La discussion sur le financement est importante, avec des indications pluriannuelles, ce qui n'exonère pas l'audiovisuel public et au premier chef Arte, de ses responsabilités. C'est-à-dire d'essayer de faire la meilleure chaîne possible, au service du public.
Dans une interview accordée au "Journal du dimanche" en début d'année, vous avez évoqué votre ambition de faire d'Arte une "plateforme multilingue de référence en Europe". Où en est ce chantier ?
Le positionnement de la plateforme Arte.tv c'est d'être une PHQ, une plateforme de haute qualité. Evidemment, il y a moins de contenus que sur Netflix, même si je n'ai aucun problème avec cette plateforme. Mon positionnement à moi, c'est "the shop around the corner" (la boutique au coin de la rue, ndlr), où vous savez exactement où vous êtes. Une plateforme éditorialisée et contextualisée. Quand on parle d'une version en six langues d'Arte, cela signifie qu'il y a six versions de cette plateforme, éditorialisées et contextualisées selon chaque pays.

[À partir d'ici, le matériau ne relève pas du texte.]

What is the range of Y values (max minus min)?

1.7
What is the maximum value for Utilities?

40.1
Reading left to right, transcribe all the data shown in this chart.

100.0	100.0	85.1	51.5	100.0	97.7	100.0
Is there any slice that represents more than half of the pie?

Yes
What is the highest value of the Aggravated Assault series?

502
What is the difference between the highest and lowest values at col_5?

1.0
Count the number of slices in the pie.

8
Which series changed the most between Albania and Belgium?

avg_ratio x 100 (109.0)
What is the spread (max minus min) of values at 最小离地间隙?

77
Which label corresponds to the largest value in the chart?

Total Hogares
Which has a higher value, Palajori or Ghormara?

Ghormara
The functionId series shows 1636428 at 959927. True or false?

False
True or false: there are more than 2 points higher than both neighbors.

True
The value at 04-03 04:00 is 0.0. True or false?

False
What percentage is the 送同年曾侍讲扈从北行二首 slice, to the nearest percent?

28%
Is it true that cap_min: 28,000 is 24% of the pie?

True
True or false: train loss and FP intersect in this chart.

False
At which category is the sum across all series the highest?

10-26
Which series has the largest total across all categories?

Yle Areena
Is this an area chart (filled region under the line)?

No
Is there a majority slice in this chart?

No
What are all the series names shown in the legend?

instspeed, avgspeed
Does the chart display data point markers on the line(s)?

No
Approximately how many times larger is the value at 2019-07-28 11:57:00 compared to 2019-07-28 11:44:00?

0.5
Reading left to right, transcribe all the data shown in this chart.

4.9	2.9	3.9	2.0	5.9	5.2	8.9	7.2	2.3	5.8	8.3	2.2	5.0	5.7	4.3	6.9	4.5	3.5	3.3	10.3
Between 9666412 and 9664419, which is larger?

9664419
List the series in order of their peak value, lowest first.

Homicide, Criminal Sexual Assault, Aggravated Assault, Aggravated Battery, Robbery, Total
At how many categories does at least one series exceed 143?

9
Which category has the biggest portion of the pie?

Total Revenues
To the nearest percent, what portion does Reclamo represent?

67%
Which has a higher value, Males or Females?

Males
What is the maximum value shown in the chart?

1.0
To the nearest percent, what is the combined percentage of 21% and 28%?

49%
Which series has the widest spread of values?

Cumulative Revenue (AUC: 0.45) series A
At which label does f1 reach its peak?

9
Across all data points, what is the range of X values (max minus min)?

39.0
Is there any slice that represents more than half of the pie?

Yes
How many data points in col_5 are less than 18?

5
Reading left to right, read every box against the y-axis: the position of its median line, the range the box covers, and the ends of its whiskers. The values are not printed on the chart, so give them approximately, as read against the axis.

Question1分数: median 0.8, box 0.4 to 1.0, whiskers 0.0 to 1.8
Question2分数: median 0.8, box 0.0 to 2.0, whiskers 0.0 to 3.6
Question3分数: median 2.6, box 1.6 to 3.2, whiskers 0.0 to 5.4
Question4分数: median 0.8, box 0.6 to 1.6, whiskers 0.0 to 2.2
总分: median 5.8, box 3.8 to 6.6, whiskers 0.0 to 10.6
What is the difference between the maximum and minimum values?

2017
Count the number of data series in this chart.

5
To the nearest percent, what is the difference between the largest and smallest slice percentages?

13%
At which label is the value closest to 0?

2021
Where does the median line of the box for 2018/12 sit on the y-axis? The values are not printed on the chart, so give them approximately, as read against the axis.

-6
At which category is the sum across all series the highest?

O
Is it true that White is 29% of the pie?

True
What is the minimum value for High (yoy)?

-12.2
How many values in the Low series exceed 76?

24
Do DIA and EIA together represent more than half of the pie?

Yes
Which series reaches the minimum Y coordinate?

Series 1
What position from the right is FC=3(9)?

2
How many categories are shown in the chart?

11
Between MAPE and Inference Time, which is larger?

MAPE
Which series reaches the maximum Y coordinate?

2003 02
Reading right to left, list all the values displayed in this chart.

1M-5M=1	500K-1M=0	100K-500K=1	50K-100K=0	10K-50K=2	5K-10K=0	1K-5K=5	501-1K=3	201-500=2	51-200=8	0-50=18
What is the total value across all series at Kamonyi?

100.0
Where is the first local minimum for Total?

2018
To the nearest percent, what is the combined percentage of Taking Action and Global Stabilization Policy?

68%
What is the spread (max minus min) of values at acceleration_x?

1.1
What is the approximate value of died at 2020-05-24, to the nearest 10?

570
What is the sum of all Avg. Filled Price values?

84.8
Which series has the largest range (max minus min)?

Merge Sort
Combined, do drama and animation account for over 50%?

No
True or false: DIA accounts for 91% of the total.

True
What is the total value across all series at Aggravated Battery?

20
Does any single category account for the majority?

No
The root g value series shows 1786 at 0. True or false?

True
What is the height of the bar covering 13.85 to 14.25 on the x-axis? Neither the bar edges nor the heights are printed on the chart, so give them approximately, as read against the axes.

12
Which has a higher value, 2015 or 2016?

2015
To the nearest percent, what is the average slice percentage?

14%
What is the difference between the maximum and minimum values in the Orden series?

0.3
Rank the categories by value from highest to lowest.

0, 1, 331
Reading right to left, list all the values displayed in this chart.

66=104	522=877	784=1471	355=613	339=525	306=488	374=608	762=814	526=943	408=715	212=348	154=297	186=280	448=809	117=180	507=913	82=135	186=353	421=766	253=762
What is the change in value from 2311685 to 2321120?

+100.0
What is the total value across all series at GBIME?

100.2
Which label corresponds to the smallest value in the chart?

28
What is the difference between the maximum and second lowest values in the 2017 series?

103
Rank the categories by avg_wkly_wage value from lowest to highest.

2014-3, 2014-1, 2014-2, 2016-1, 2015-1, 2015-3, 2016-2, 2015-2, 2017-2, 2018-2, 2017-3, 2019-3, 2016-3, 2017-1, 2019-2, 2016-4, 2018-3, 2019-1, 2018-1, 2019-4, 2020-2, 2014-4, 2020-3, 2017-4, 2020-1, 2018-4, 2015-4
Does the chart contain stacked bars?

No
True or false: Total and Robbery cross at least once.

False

A l'heure actuelle, elle existe. Pour reprendre la métaphore de l'arbre que j'utilise en interne, c'est encore une pépinière. Hors versions française et allemande de la plateforme, nous avons entre 450 et 500 heures de programmes disponibles. Nous en avons 8.000 sur Arte.tv en Allemagne et en France. Pour faire grandir tout cela, il faut des moyens. Nous avons eu le soutien de l'Union européenne, que je remercie chaque jour. Et notre travail c'est de convaincre les partenaires de faire grandir cet arbre, dans le but de le rempoter en forêt. Le gros du travail a été fait. Le très gros du financement a été obtenu. Toute l'infrastructure est là. Nous allons croître avec plus de contenus et l'objectif de se faire connaître du public.
L'objectif est-il d'être disponible en plus de six langues différentes ?
A terme oui. Mais l'objectif est déjà de grandir sur ces six langues-là.